Exercise brief
Examine each line of the data. Copy those that contain the string "SELECT".

(Saved data entries)

########################################

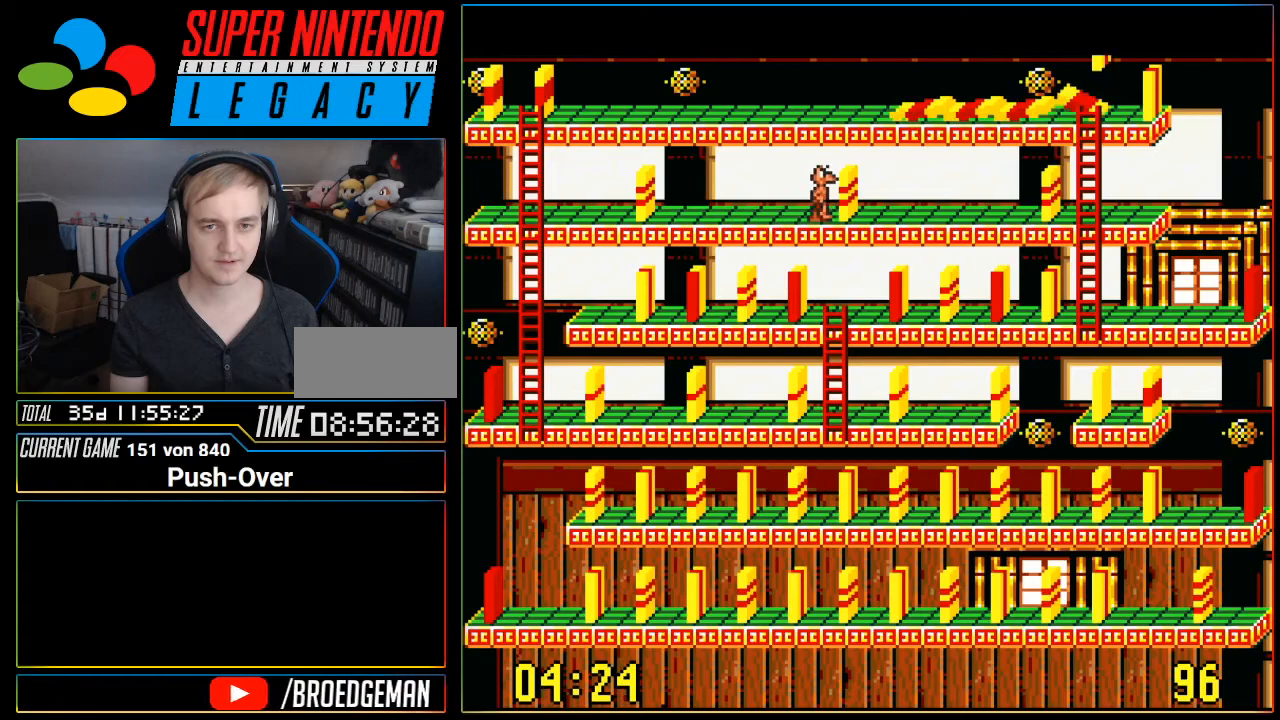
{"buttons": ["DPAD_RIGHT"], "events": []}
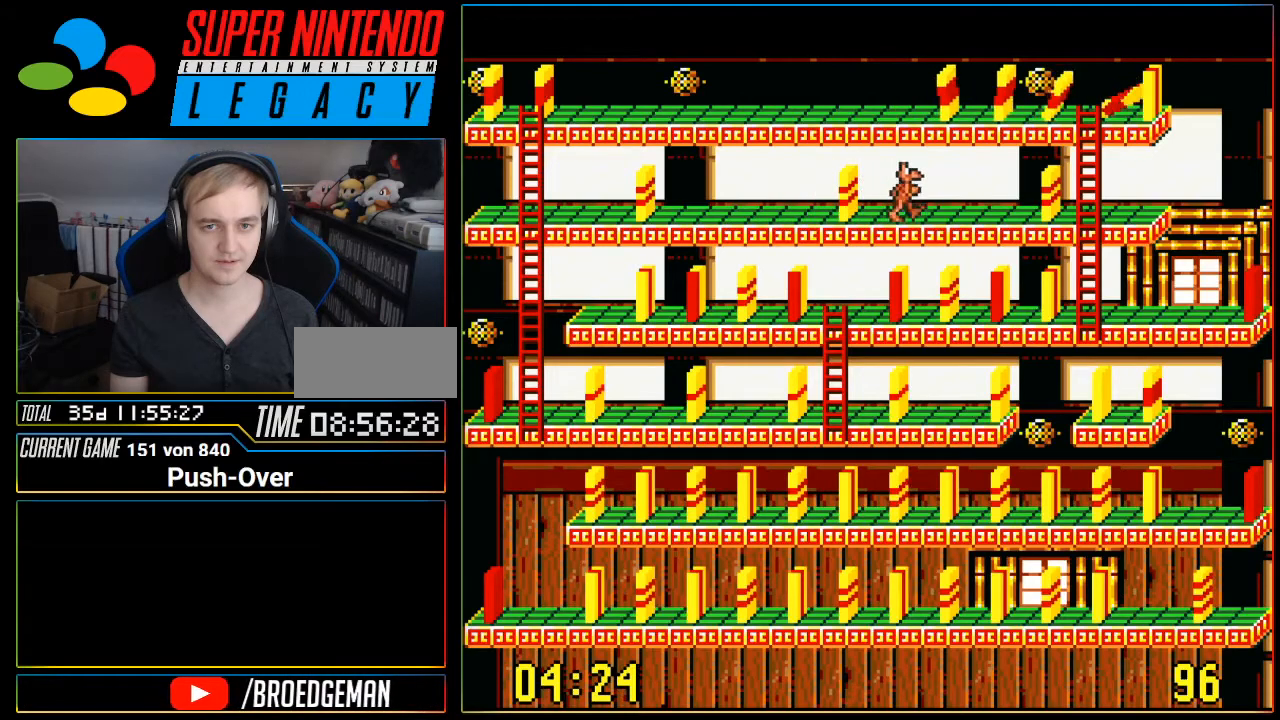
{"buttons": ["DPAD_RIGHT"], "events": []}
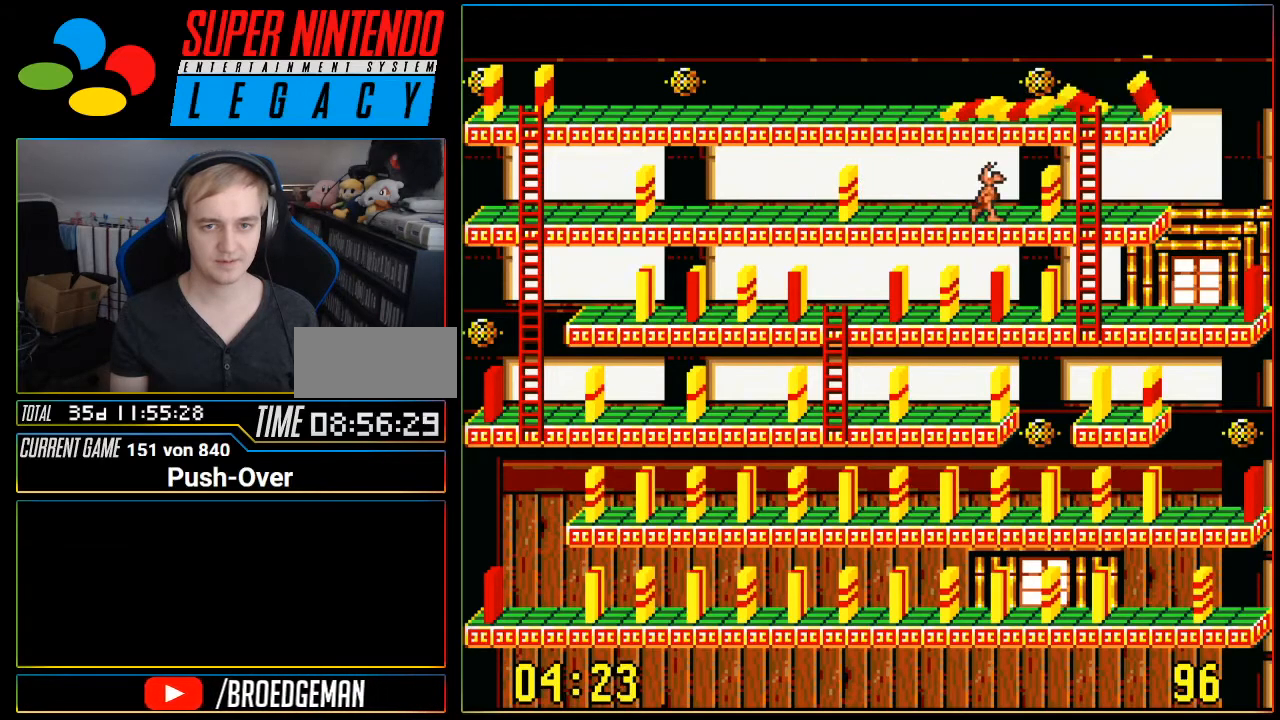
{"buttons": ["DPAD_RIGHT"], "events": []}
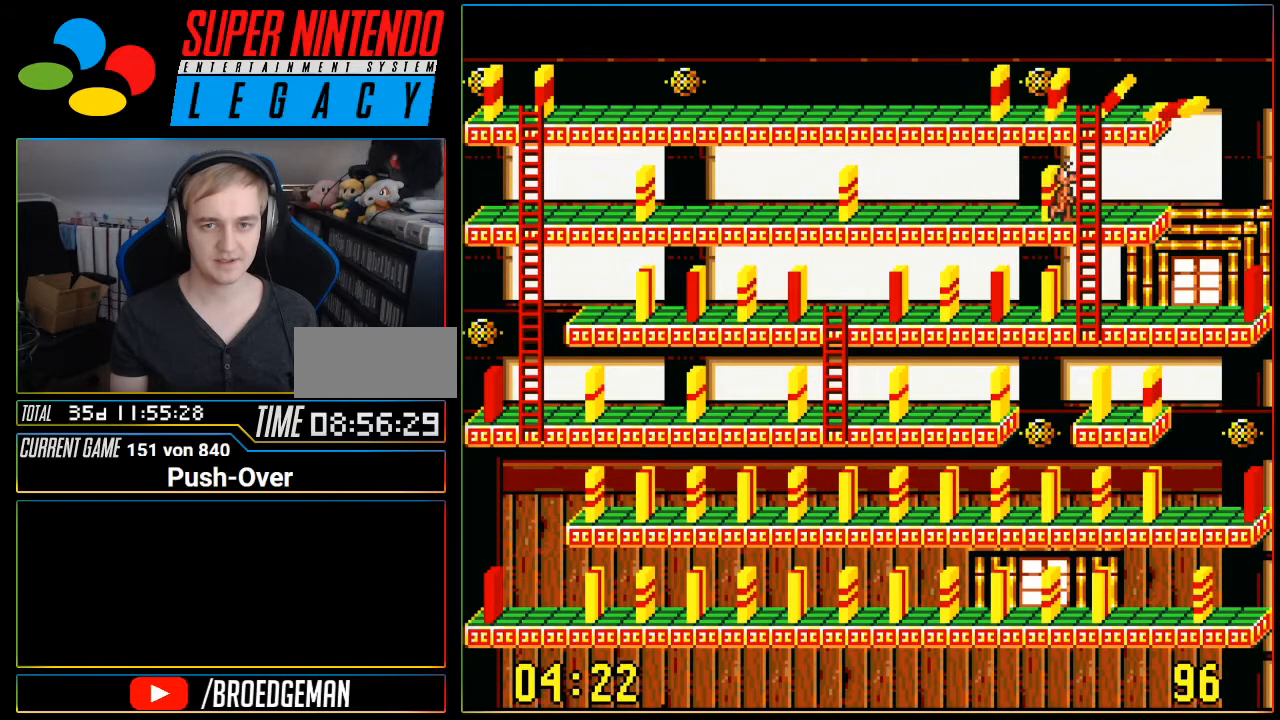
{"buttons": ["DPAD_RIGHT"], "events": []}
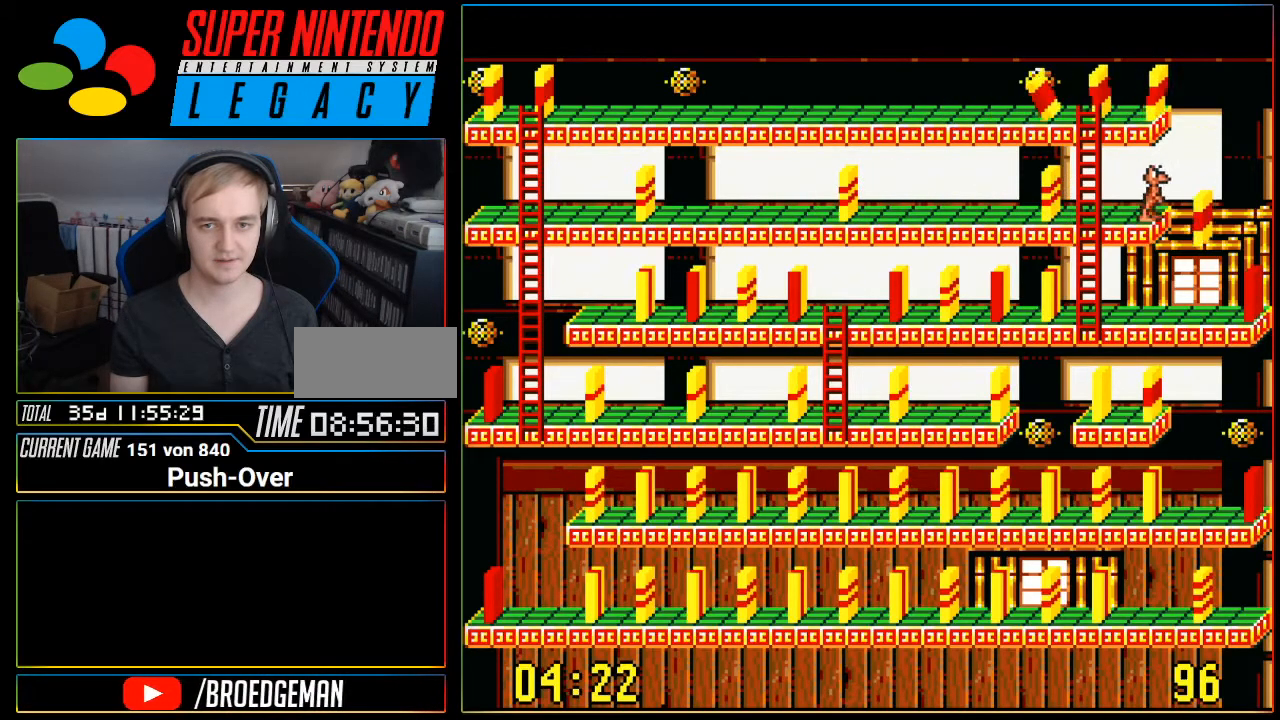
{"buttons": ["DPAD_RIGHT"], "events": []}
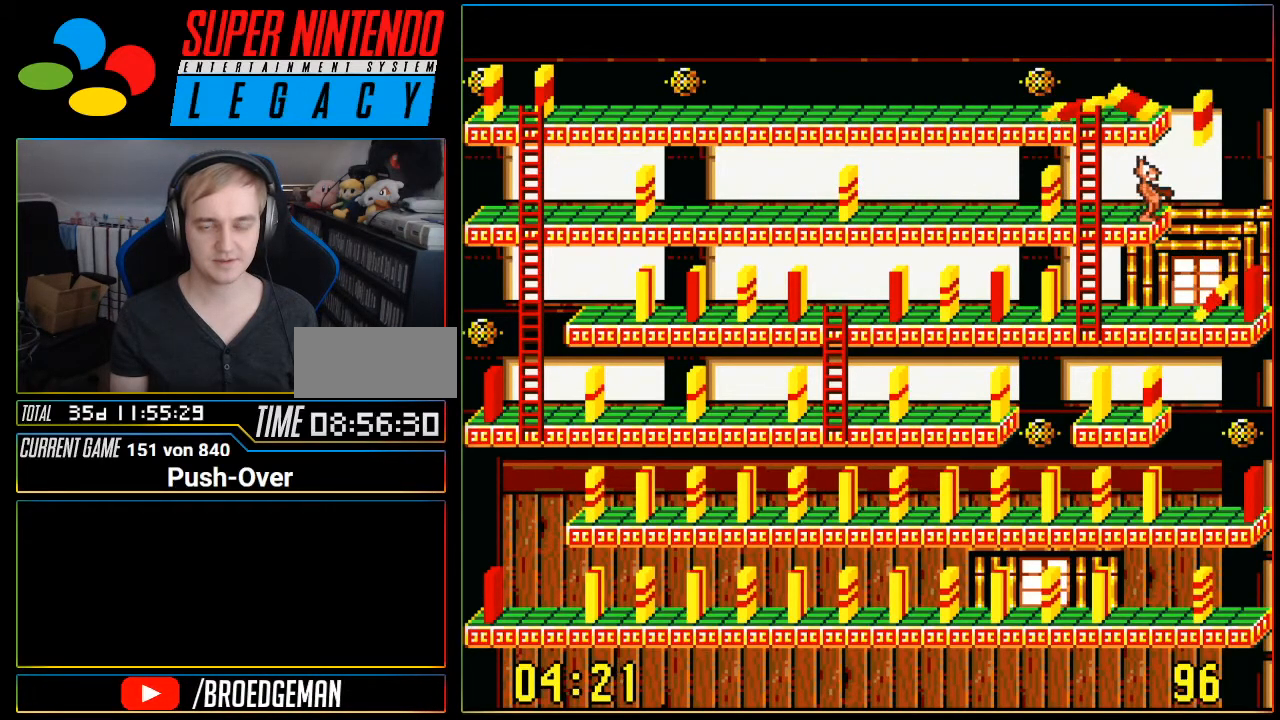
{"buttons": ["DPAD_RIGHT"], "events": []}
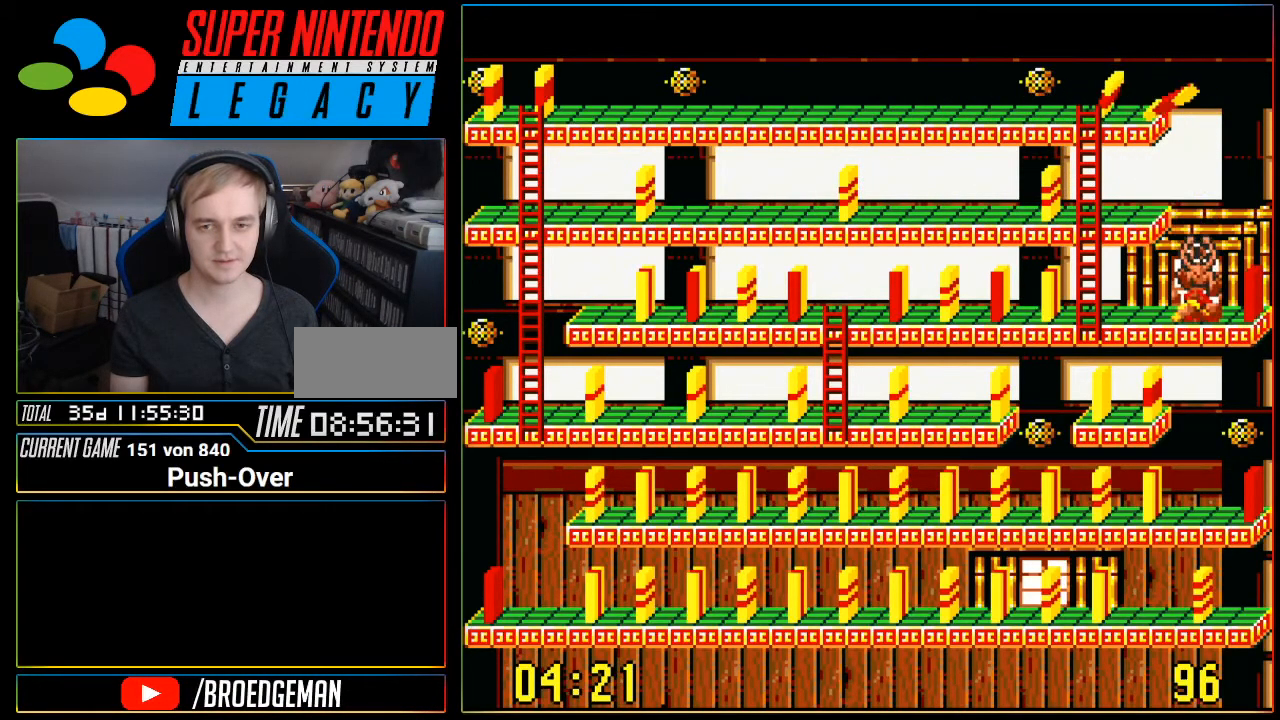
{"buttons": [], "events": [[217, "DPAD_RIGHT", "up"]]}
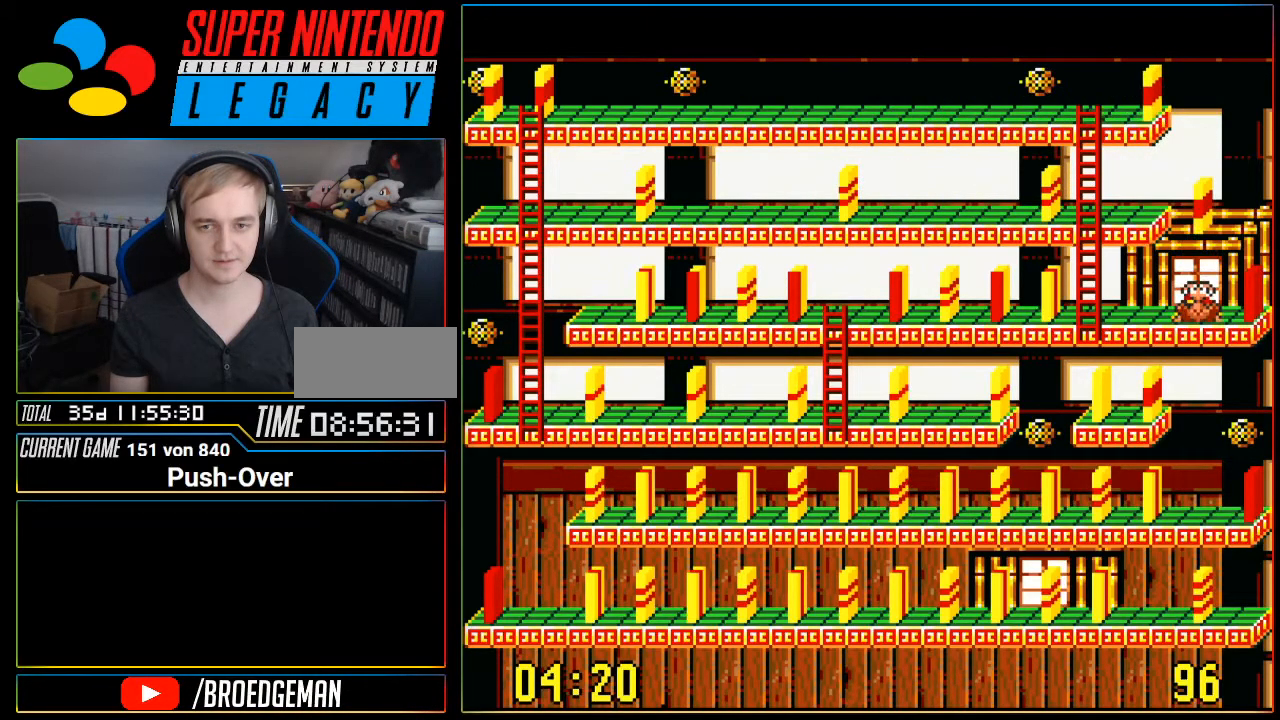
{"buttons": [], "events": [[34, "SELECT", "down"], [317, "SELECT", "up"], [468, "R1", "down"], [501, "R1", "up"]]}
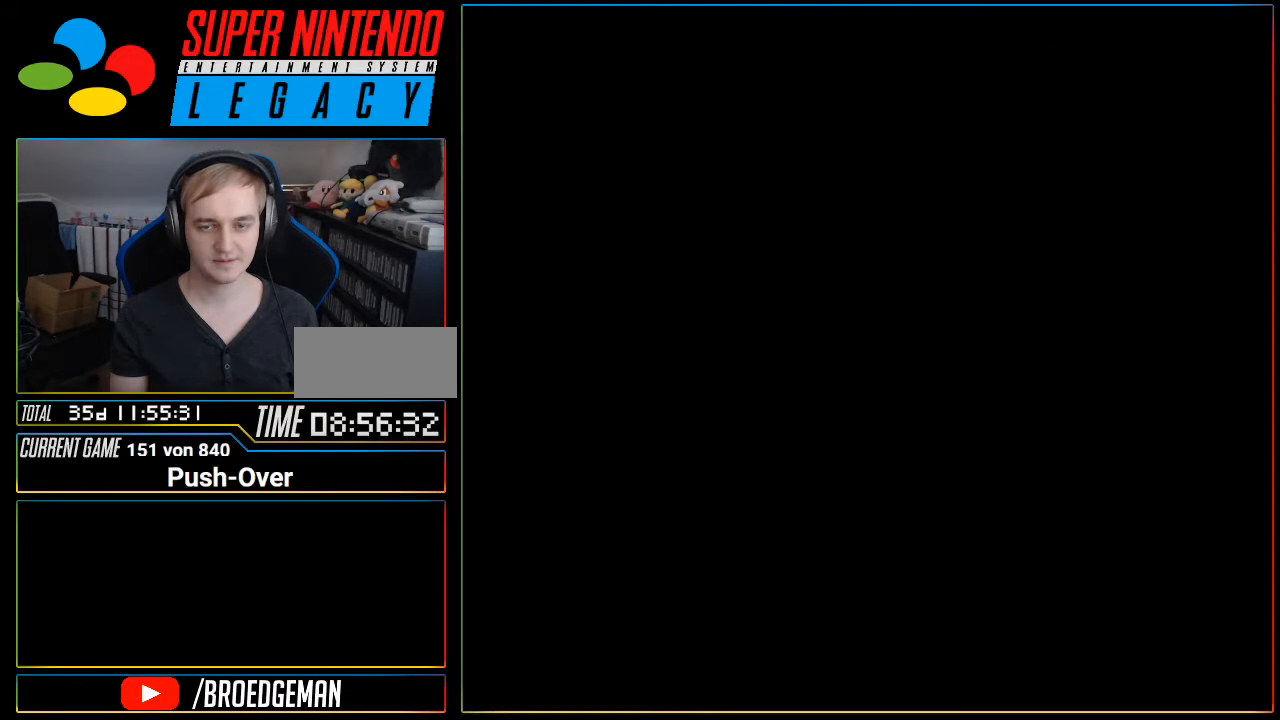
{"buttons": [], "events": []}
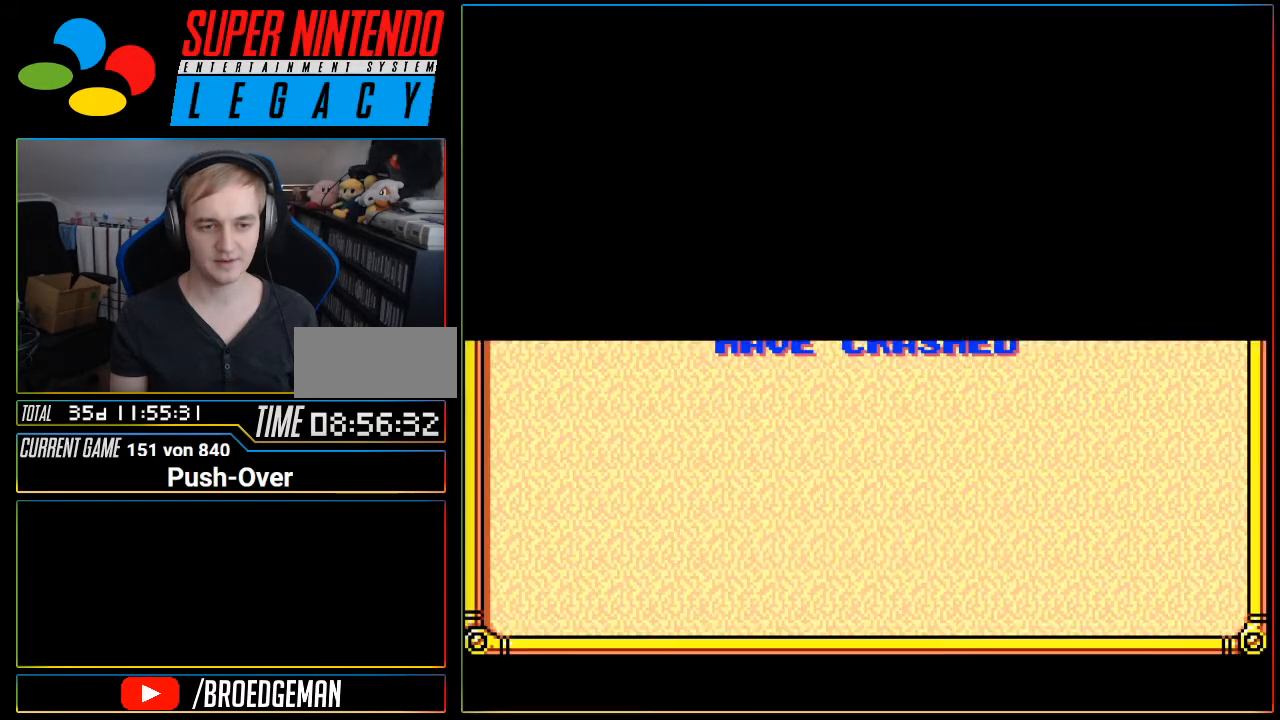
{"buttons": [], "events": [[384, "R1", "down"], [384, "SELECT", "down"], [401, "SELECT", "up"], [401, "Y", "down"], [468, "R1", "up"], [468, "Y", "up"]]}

########################################

Answer
{"buttons": [], "events": [[34, "SELECT", "down"], [317, "SELECT", "up"], [468, "R1", "down"], [501, "R1", "up"]]}
{"buttons": [], "events": [[384, "R1", "down"], [384, "SELECT", "down"], [401, "SELECT", "up"], [401, "Y", "down"], [468, "R1", "up"], [468, "Y", "up"]]}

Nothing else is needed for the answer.